TAREAS PROPUESTAS:
1. Según la entrevista sobre Jusepe, ¿dónde y en qué año nació Andrés del Arenal?
2. Retoma la entrevista sobre Jusepe a partir de su última frase y continúala.

FRAGMENTO DEL DOCUMENTO:

Andrés del Arenal, escritor

«Lo que queda en luz en Ribera son las manos y los ojos, todos lo demás son sombras»

Esther Peñas. Fotografía: Betto Sibaja / Madrid

Hay libros que tienen el don de la belleza. Que son buenos, que son verdad. Libros que parecen cantar salmos de vida con la humildad del apero de labranza. Libros acaso escritos para derramar lentamente una emoción que perdura, que nos recuerdan que el acontecimiento, en la lectura, sucede. Como la primera novela de Andrés del Arenal (Mixcoac, México, 1987), Jusepe (Contrabando), que recrea la historia y obra del pintor valenciano José de Ribera, discípulo en sombras de Caravaggio y noble vértice del barroco español.

De los distintos nombres que recibía José de Ribera (José, Joseph, Jusepe), escoge la fórmula de Jusepe, ¿por qué?

ENTRADAS:

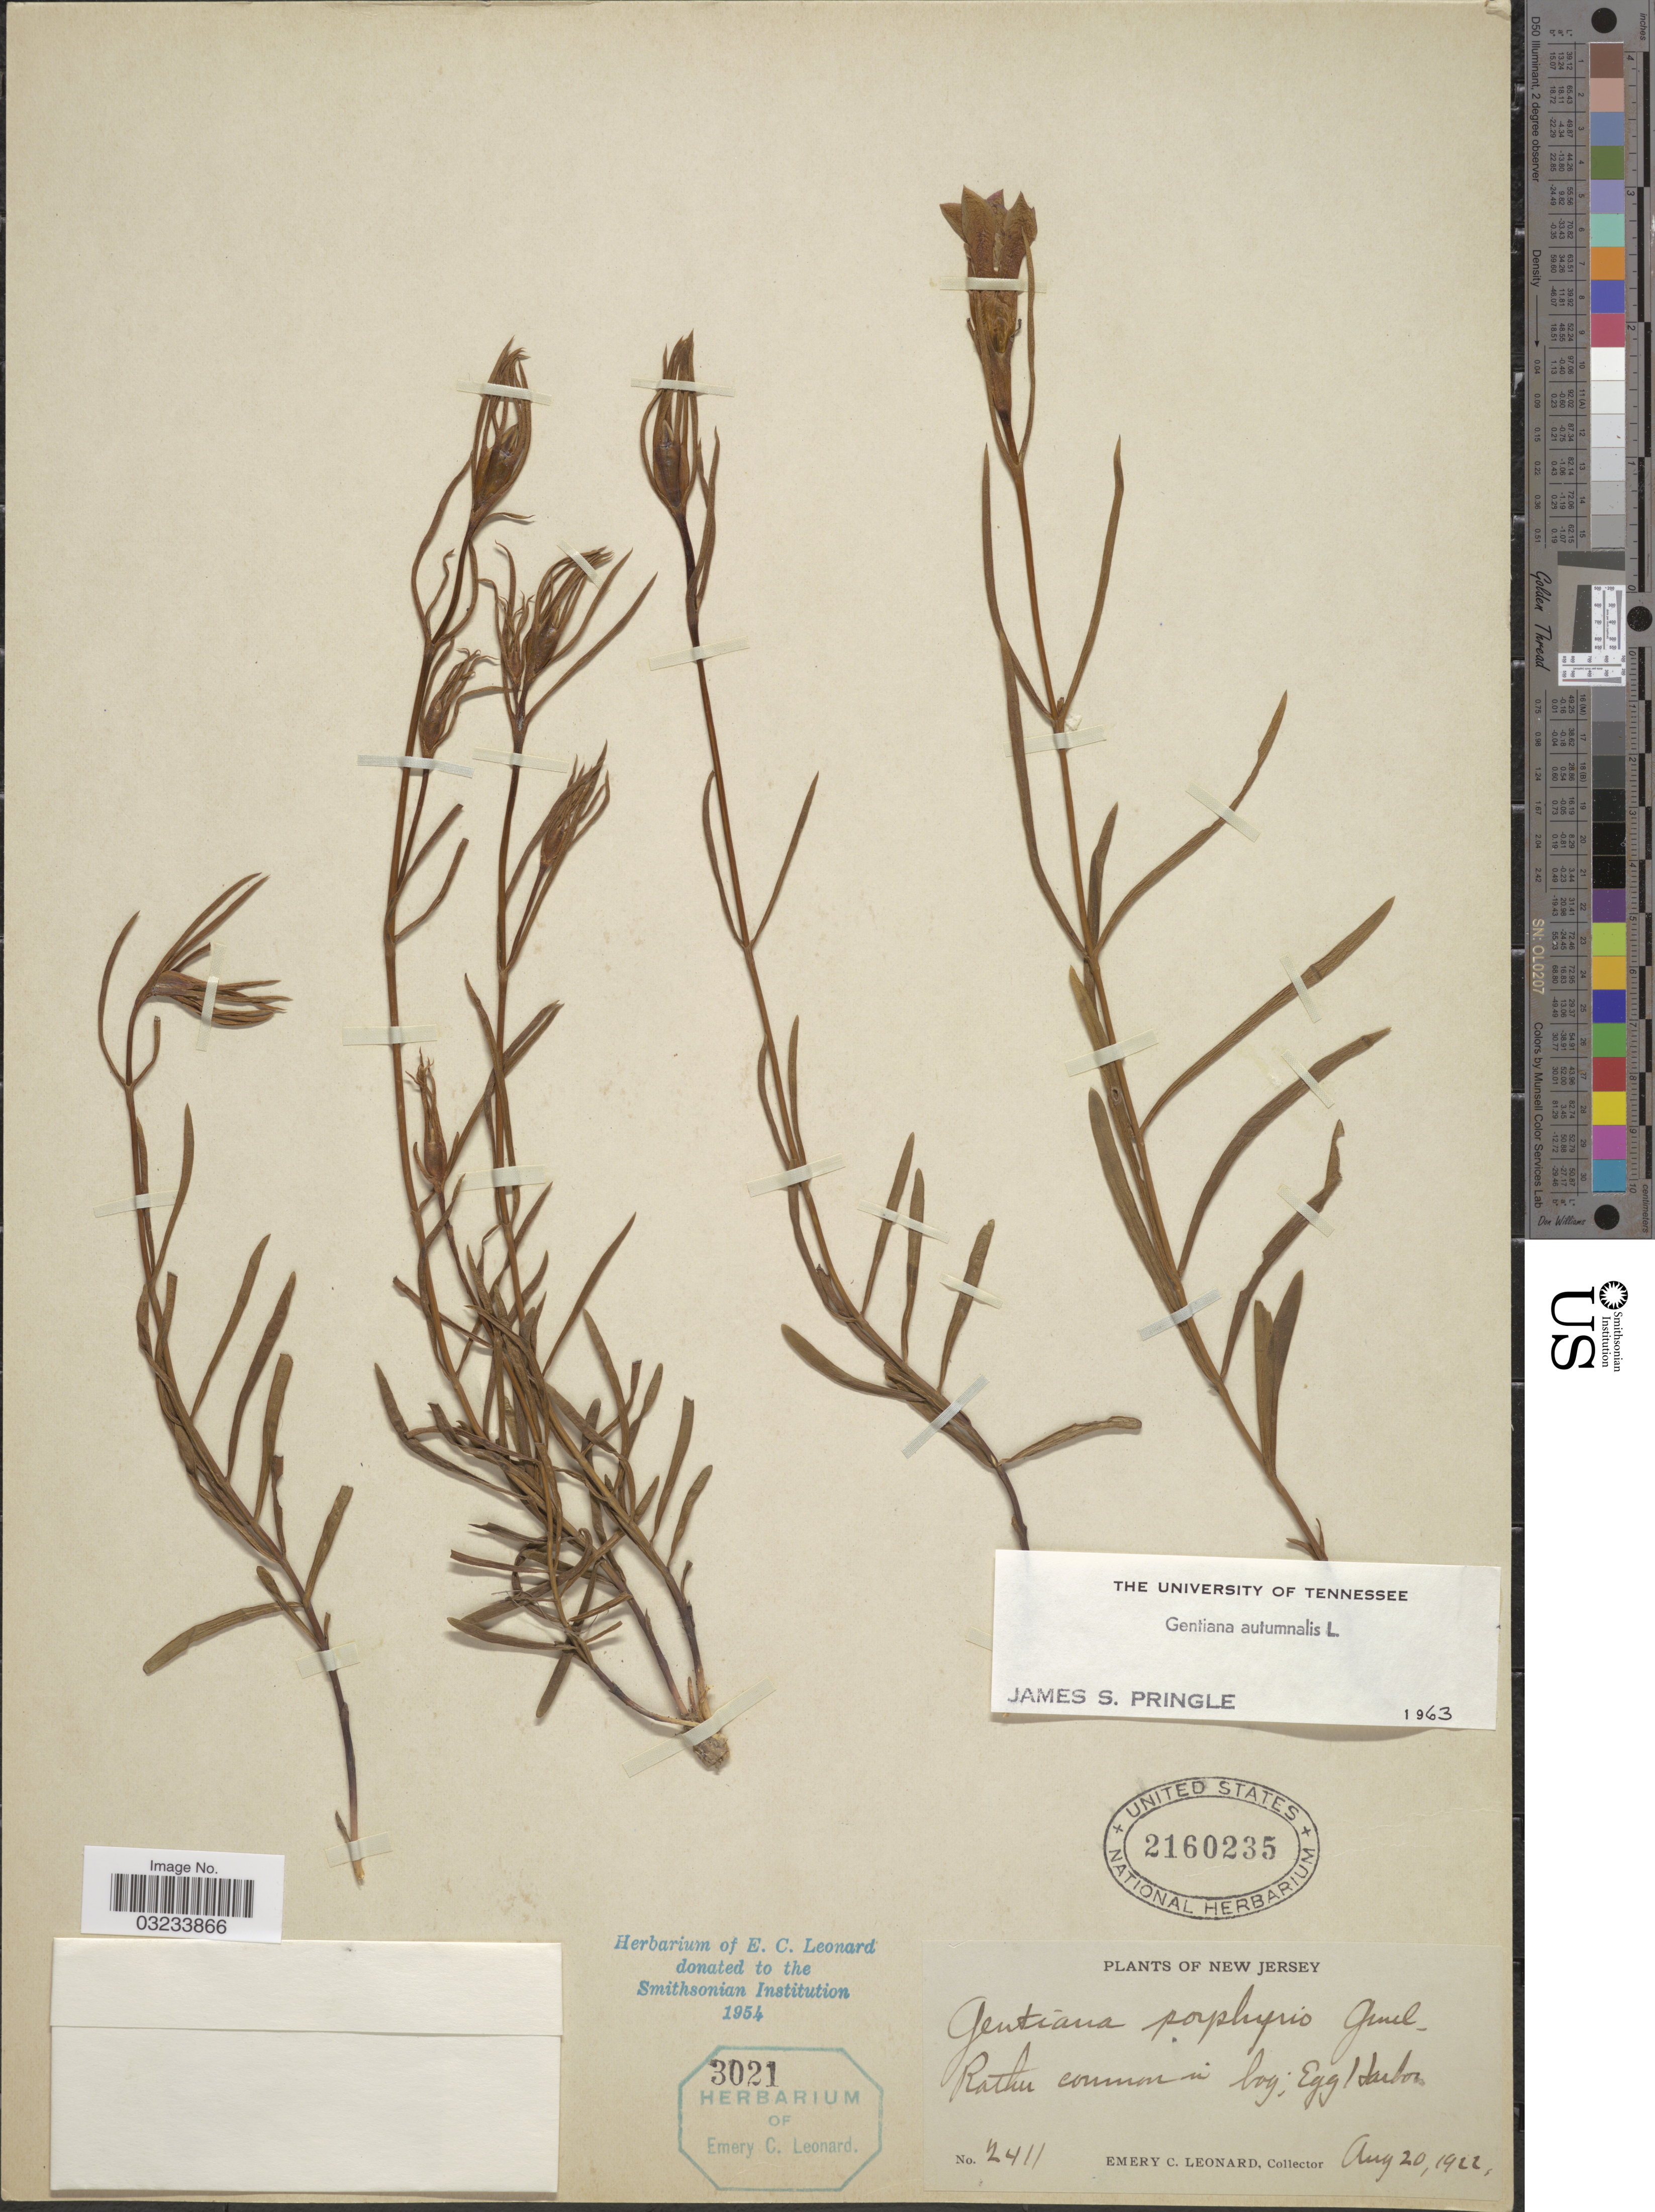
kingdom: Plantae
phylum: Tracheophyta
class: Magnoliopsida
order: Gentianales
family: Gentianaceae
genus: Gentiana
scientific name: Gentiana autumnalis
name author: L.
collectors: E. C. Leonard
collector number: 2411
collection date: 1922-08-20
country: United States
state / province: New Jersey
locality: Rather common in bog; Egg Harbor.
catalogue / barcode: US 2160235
---
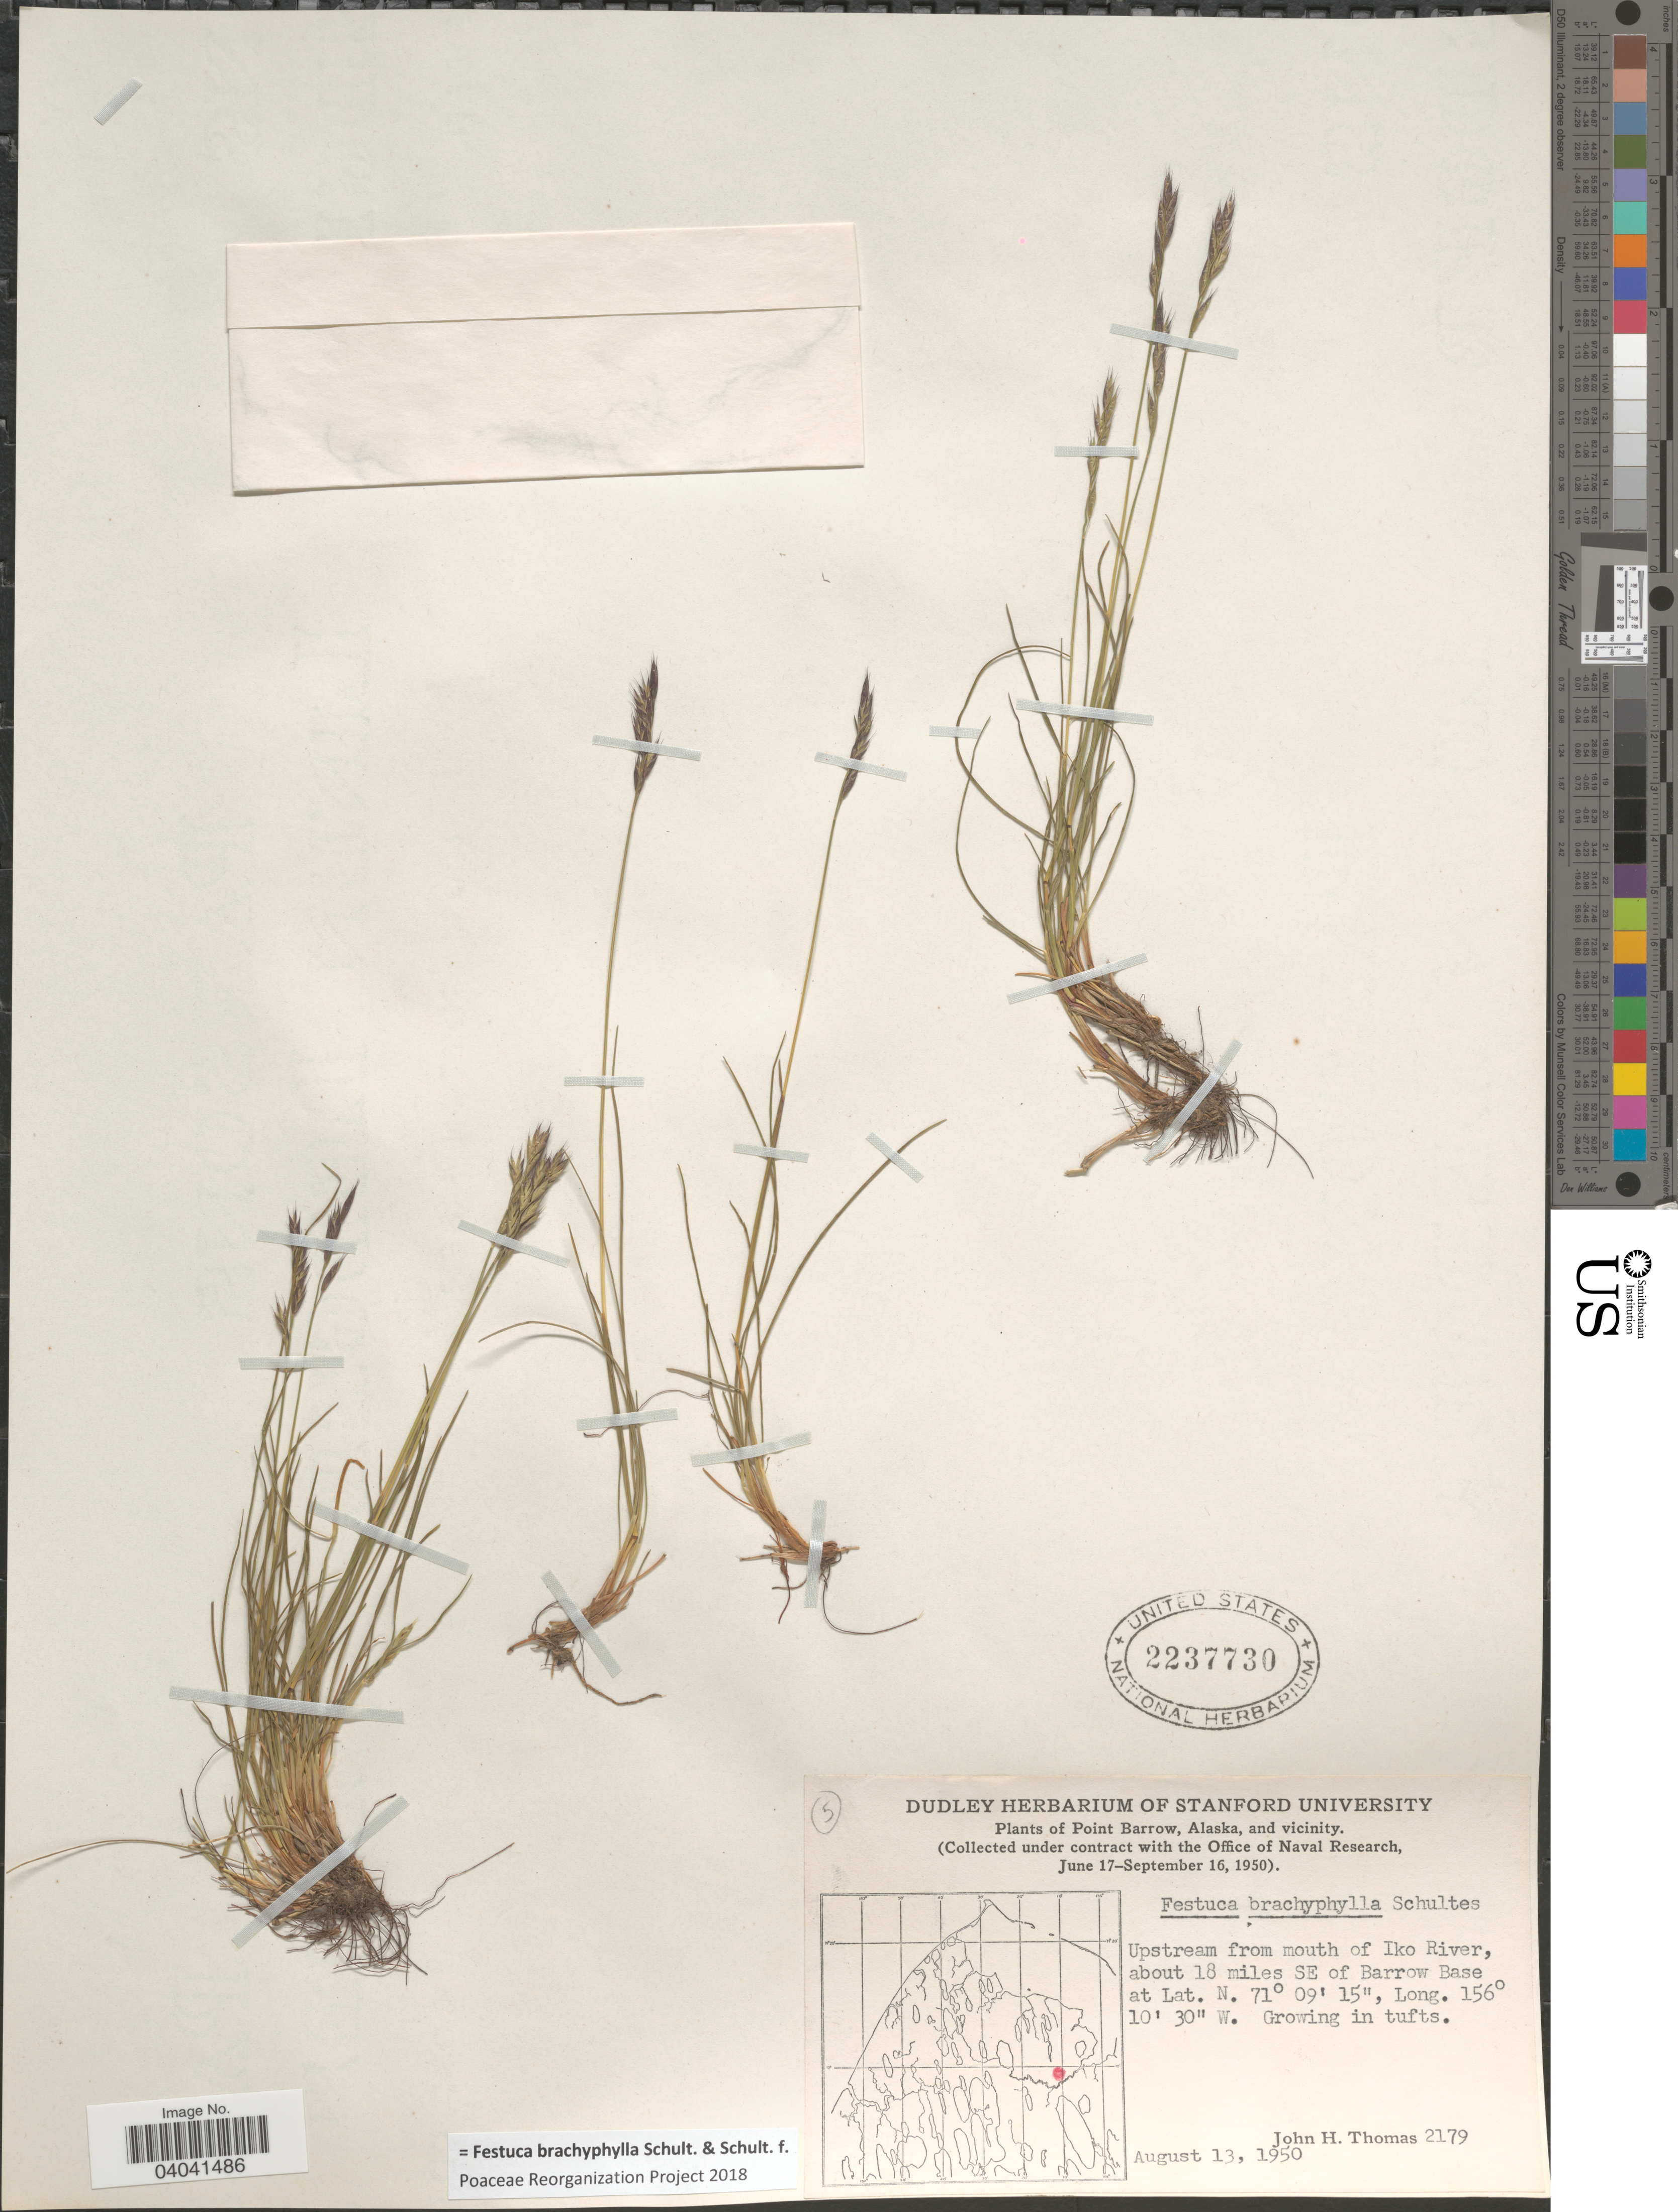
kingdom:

SOLUCIONES DEL EJERCICIO:
1. En Mixcoac, México, en 1987.

2.
Ribera tenía gran propensión a firmar sus cuadros, sobre todo desde que se consolida como pintor importante, alrededor de 1616-17, cuando se instala en Nápoles; es raro el cuadro que no firma, algo a su vez insólito. Para que te hagas una idea: solo hay un cuadro firmado por Caravaggio, y de forma bastante siniestra, por cierto, «La decapitación de Juan el Bautista», en el que firma aprovechando la sangre que brota del cuello. Pero es una firma que sale de las entrañas, al contrario de las de Ribera, que son muy metódicas y sesudas. Ribera se preocupaba por una rúbrica preciosa que de alguna manera fuera síntesis de su biografía, una firma prolija en la que remarcaba su identidad: Jusepe Ribera, español, valenciano, setabense. A veces, lo hacía en latín. Pero la fórmula más común era Jusepe, un nombre que resulta simbiosis entre la fórmula en castellano y la italiana. Es curioso que la gente pronuncie el nombre del libro, Jusepe, con esa jota tan española, como si fuera una G, y pronuncian Giuseppe, remitiéndose instintivamente al italiano, lo cual dice mucho, porque al fin y al cabo fue un pintor español, pero forjado artísticamente en Italia. 

¿Qué tiene Ribera que lo distingue del resto de pintores?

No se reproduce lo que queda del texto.